In this second installment of the Industry Insights cybersecurity roundtable, contributors examined how zero trust principles are being adapted for production and playout environments, where legacy devices, real-time constraints and complex workflows limit the use of traditional IT security models.

The discussion explores how broadcasters are balancing access and protection across remote and hybrid teams, managing vendor credentials and third-party integrations, and enforcing least-privilege access without adding friction.

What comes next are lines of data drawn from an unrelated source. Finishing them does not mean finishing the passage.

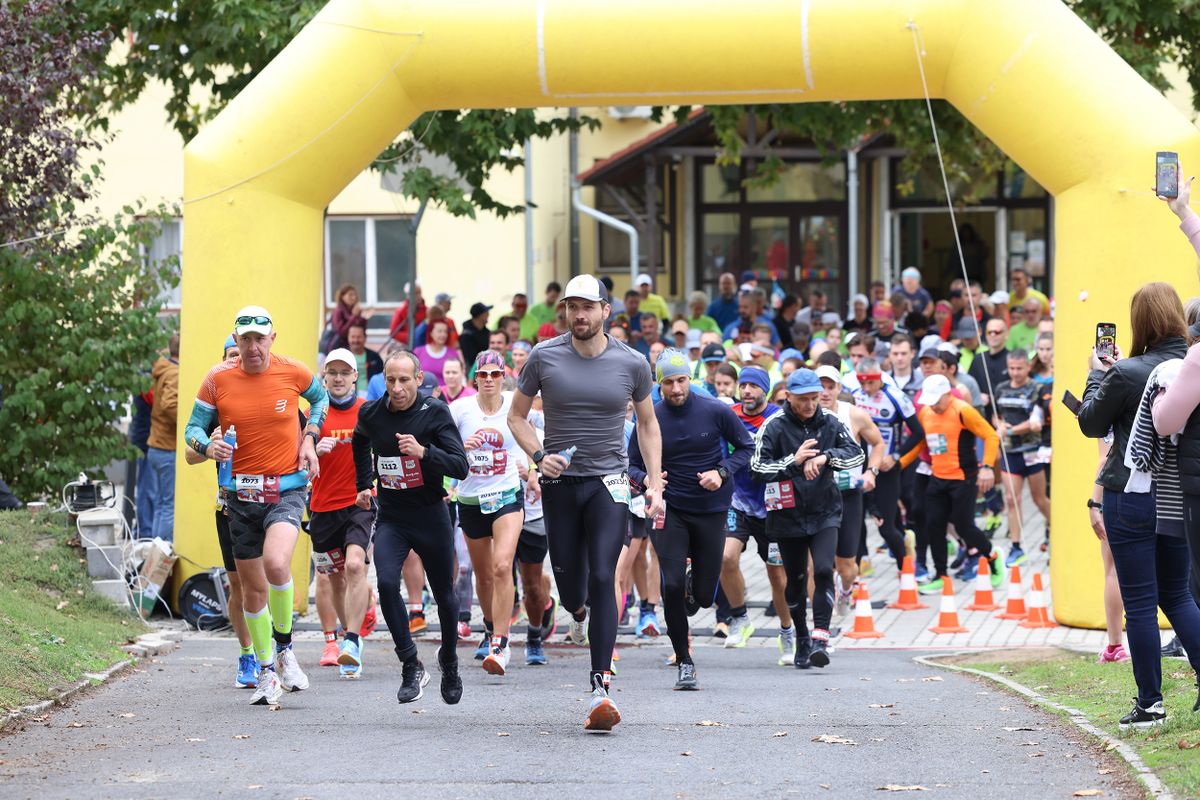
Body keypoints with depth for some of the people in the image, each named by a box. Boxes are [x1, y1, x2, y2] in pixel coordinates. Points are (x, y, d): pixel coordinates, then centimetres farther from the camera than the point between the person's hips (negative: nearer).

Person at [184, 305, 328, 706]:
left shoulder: (293, 372, -3)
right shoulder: (217, 379, -3)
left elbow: (319, 398, 18)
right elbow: (193, 428, 4)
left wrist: (309, 439, 3)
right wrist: (208, 446, -17)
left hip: (287, 489, -2)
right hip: (241, 494, 2)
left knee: (276, 564, -28)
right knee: (253, 589, 8)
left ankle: (284, 648, -6)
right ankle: (267, 672, 25)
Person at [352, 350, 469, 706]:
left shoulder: (435, 412, -12)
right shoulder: (371, 413, -1)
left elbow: (460, 466, -18)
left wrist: (423, 452, -31)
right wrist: (364, 484, 22)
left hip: (430, 515, -2)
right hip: (391, 516, 2)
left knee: (444, 593, 11)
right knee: (386, 583, -21)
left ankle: (449, 665, 36)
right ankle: (411, 667, -12)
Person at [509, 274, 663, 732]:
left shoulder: (631, 364, 0)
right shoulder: (544, 358, -1)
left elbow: (648, 424, 12)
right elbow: (517, 416, 8)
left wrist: (655, 485, 4)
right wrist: (538, 456, -10)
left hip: (608, 483, -1)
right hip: (560, 483, 1)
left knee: (602, 579, -14)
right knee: (569, 586, 7)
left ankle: (600, 687, -16)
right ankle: (578, 612, 47)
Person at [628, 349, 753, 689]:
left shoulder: (715, 411, -7)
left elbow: (746, 446, 4)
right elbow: (633, 465, 4)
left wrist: (722, 472, -13)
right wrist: (645, 479, -19)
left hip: (711, 511, 1)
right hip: (670, 510, 0)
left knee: (703, 596, 3)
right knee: (672, 585, -16)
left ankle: (692, 587, 44)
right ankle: (684, 663, -3)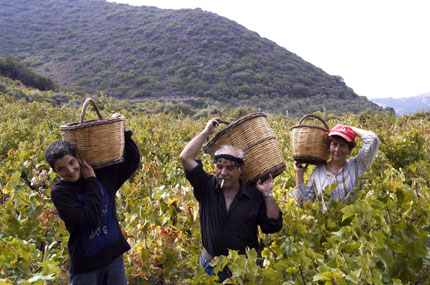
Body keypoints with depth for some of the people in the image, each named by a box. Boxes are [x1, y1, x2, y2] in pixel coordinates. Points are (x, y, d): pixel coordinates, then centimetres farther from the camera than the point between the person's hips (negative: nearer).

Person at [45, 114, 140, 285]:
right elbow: (90, 218, -25)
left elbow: (132, 161, 8)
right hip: (86, 264, -3)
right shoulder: (59, 193, -14)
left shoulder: (103, 175, -3)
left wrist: (124, 132, -1)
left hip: (114, 255, 4)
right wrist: (91, 181, -18)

Participants also address the role of orchestration, centralized identity management, and security culture in making cybersecurity practical for both technical and creative teams operating under constant time pressure.


Key takeaways from this Industry Insights roundtable

  • Zero trust adapts: Broadcasters are tailoring zero trust principles to verify device behavior and traffic patterns rather than relying solely on user-based authentication.
  • Access without friction: Least-privilege access and continuous verification helped secure remote teams without slowing live production workflows.
  • Vendor risk persists: Third-party access, credentials and integrations remained a frequent source of exposure requiring tighter controls and monitoring.
  • Orchestration matters: Centralized orchestration and allow-list approaches improved control over who and what could access production systems.
  • Culture is critical: Effective cybersecurity depended as much on awareness and shared responsibility as on technical controls.

Jamie Horner, SVP, corporate strategy, Providius: Zero trust plays a role in production and playout systems, but it must be adapted to environments where many devices can’t support modern authentication or endpoint controls. Instead of user identity, the focus becomes continuous verification of device behavior, configuration, and traffic patterns to ensure equipment is operating as expected. This approach delivers zero trust outcomes without disrupting the real-time, timing-sensitive workflows these systems depend on.

Max Eisendrath, CEO and founder, Redflag AI: A zero trust model ensures that every encoder, user, and process must authenticate before content leaves the origin. By integrating session-level fingerprinting, Redflag enforces identity verification at the pixel and packet level.